Monday, November 19, 2007

Where I'm at

It's hard to get nothing but rejections for 4 months or so, which is perhaps why I practically swore I would leave theater recently. Some of those things hit me pretty hard individually but as a whole, as an accumulation, they hit me much harder. Was it because I was so optimistic that I thought I would stop getting so many rejections? Is it because I think I'm churning out good stuff and I can't understand why everyone isn't going for it in a much bigger way? Both of these, I'm sure. I did get into the MCC coalition which made my day for a while and is still excellent. I do have great agents who are excited about my work. And I have to say I'm pretty excited about this new play I'm writing. And though I've sworn to write slower, I can't wait to finish so I can work on the 5 other projects I also want to be working on. Like the 2nd act of the dog play. And revisions of my screenplays. And that novel. and Temporary Everything. So I have not quit playwriting yet. But I am still tired. And the day job and the commute still wear me down. And the lack of money is a problem. But I'm still here. And I hope I'm writing a pretty fucking great play.


JJW said...

for what it's worth, i'm glad you write plays. and i finally sat down and read the play you sent me, and loved it.

and i think you might find this funny:

JJW said...

i suddenly feel guilty for finding that newspaper cover funny. now i feel sad and horrible...

Adam said...

I think you should aim to find a balance between both of those feelings. What the hell article is this?

mbh said...

I am sure it's a great new play.

With that many projects in the hopper (I have six) I would always rush to finish one so I could start the next one... and end up with half-assed drafts.

So I decided to look at writing like being a great deli-clerk (which I was at one point); You concentrate on the person there, the one in front of you, making sure your attention is there, asking if they need something else, telling them about the specials, and engaging in general chit-chat... no matter how long the line is, stay focused... and the people in line will bitch, moan, yell, but when they get to the counter and see you are making them the priority, they usually (usually) shut up when the attention is lavished upon them.



Adam said...

none of my plays ever shut up. they're all like "revise me" "send me out" "why is no one producing me?" "why did you publish me with a purple cover" etc.

Malachy Walsh said...

Hey, it's always good to hear other folks are having some of the questions I have, but I hate to say it, dude, from a different perspective, you look fairly successful.

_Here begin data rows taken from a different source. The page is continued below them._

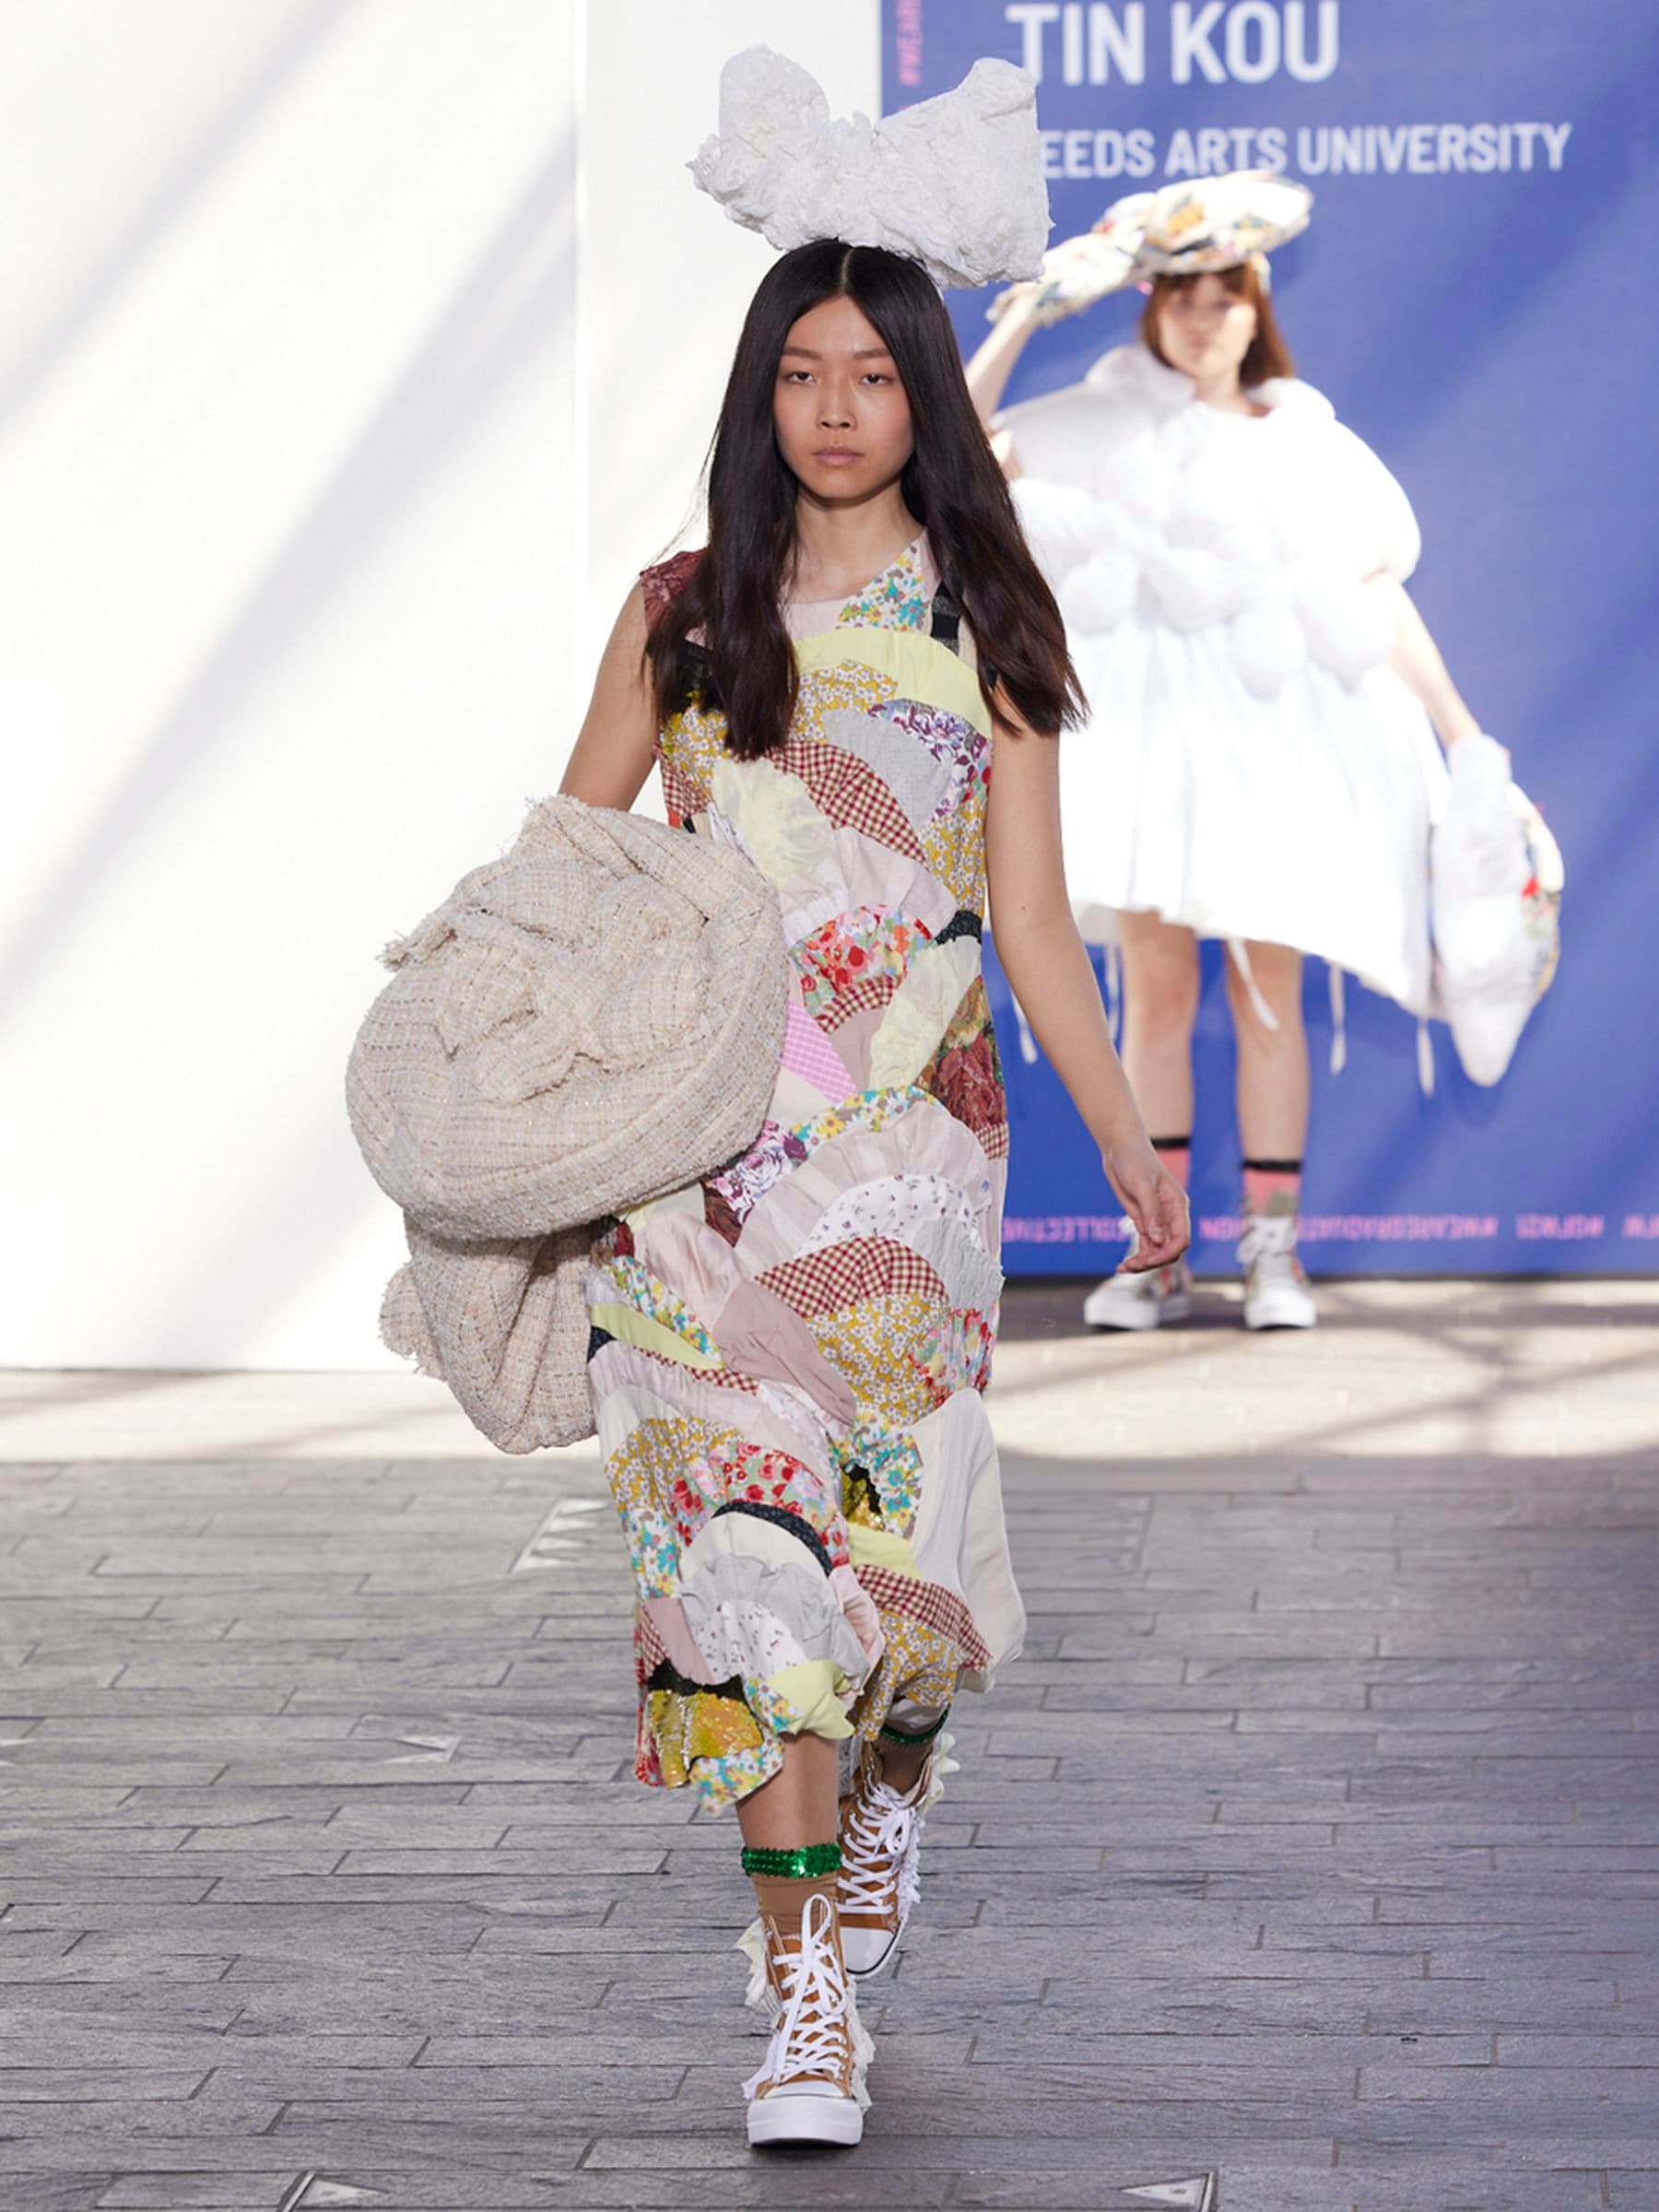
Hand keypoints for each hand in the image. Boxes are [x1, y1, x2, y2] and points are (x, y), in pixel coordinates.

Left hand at [1102, 1138, 1189, 1273]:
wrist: (1120, 1148)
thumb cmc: (1134, 1160)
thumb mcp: (1142, 1185)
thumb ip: (1151, 1213)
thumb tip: (1159, 1240)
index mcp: (1177, 1206)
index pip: (1181, 1239)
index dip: (1168, 1253)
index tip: (1149, 1260)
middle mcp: (1170, 1216)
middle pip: (1170, 1249)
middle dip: (1153, 1261)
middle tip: (1131, 1265)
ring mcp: (1157, 1220)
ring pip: (1157, 1251)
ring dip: (1143, 1263)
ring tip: (1123, 1268)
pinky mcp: (1143, 1221)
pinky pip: (1145, 1246)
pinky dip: (1137, 1257)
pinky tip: (1122, 1266)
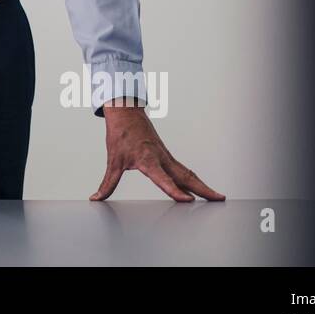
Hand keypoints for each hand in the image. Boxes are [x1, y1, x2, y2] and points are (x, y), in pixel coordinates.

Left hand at [90, 98, 224, 201]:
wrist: (126, 112)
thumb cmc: (120, 134)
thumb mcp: (113, 160)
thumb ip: (108, 183)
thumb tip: (96, 198)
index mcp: (148, 159)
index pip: (163, 178)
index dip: (174, 190)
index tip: (187, 201)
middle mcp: (161, 158)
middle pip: (185, 176)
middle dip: (202, 189)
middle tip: (218, 199)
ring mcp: (166, 156)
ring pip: (187, 173)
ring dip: (202, 185)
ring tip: (217, 197)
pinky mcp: (167, 156)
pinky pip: (183, 169)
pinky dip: (193, 179)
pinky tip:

Your plays DO get done by other people (ie, you don't have to put them on yourself). In fact, you just had a production in NYC at the Fringe.

You got into the MCC - and I remember when you didn't.

You're a double winner on the MFA front (Julliard and Columbia - niether of them easy to get into; both of them with a reputation for matriculating successful writers).

You've gotten readings at some fairly prestigous venues.

Your plays have even been published.

More importantly, You're in LOVE!

Be patient. Keep writing.

Adam said...

yes, Malachy, all of these things are true. thanks for the reminder. Patience is not one of my virtues, generally.

callie kimball said...

If you hang in there long enough, and keep doing your best writing, you'll eventually have held on longer than anyone else. And that may be your only consolation. Er, compensation. If you're okay with that, keep writing.

Theatre is such a mindfuck.

Adam said...

Yes but I want to be successful now, not later. Sure there is time later if I live that long, but jesus if it's this hard now, how will it be later?

callie kimball said...

i've only been doing this 2 years but it seems there are ebbs and flows. you strike me as someone who's doing all the right things to get yourself positive exposure, and most importantly, you are writing. lots.

i think one of the beautiful things about playwriting (or acting, really) is that you are your craft. and as you develop over time, as the things that you're curious about change, so will your writing.

i think there's a way to look at it so that, even if you don't hit the level of Success you want, you'll still be fulfilled in your work.

but then, i could also be full of shit. what do i know.

as they say, be wary of people who give you advice.

Adam said...

yeah, I just wish I was working on a show right now. I had a great summer in 2006 and am still waiting for the amazing thing that I supposed would come next.

but, yes the secret to happiness is to definitely be happy with what you're doing. because this cylce of dissatisfaction could go on forever.